What it says on the tin. By all accounts the 1880 election was a close run thing, with the Republican nominee James A. Garfield beating the Democratic nominee Winfield S. Hancock by less than 2,000 votes.

So would would happen if Hancock eked out a win? What does his administration look like? What are the knock on effects?
 
Man, I am a silly person. When I saw the thread title, my immediate thought was a battle between these two titans...
hancock-movie.jpg


VS

clip-art-garfield-815896.jpg
 
A lot of very bad shit, presumably. More Redeemerist assholes populating the government.

I don't think Hancock would be any worse on racial matters than Cleveland's administration was after 1884. And anyway the GOP did nothing significant for African Americans in the South after 1876.

Really, leaving aside butterfly effects, it is hard to see how the 1880 election made much difference. The tariff? The Democratic platform was ambiguous, and Hancock himself strongly denied that he would end protection for industry. (Unfortunately, he said the tariff was a "local question." He later explained privately that what he meant was that it affected different localities differently, but his statement was still ridiculed by the Republicans. http://books.google.com/books?id=ubSem4UEn9AC&pg=PA301) Civil service reform? All the candidates said they were for it, and it would come eventually, but probably Congress would do nothing about it in the near future. (The only reason it did so in OTL was because of Garfield's assassination. So, yes, in that sense Garfield's election made a bit of a difference, but only accidentally.) The money question? Hancock was not as prominently associated with hard money as Tilden and Bayard were, but there is little likelihood he would have aligned himself with western inflationists.

Leonard Dinnerstein in “The Election of 1880,” in A. M. Schlesinger, Jr., ed., History of American Presidential Elections , 4 volumes. New York : Chelsea House and McGraw-Hill, 1971) describes the 1880 election as "one of the most insignificant in United States history." It certainly did not seem that way to voters at the time--turnout has been estimated at 78 percent. But in terms of likely actual effects on public policy, I would say Dinnerstein was right.
 

Redhand

Banned
You might see some efforts to reign in the influence of big business as Hancocks party was less cozy with the captains of industry than the Republicans were. Not much change in the situation of blacks, and the Indian wars are basically over. I cant see that much being changed with this result.

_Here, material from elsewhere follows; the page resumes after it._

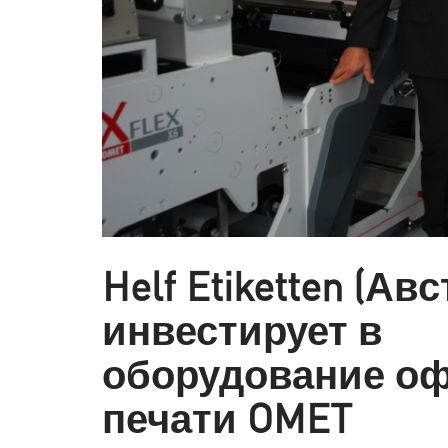
Helf Etiketten (Ав
инвестирует в
оборудование о
печати OMET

To be honest, the changes that were occurring in the US from 1875-1895 were simply too massive and momentous for government to have much effect on. Population and capital were exploding, the settlers were claiming land with machine like persistence, businesses were making it big and the landscape was being developed. The small limited US government of the era in comparison with the one from Roosevelt on had very little influence on the dynamics of Americas changing society.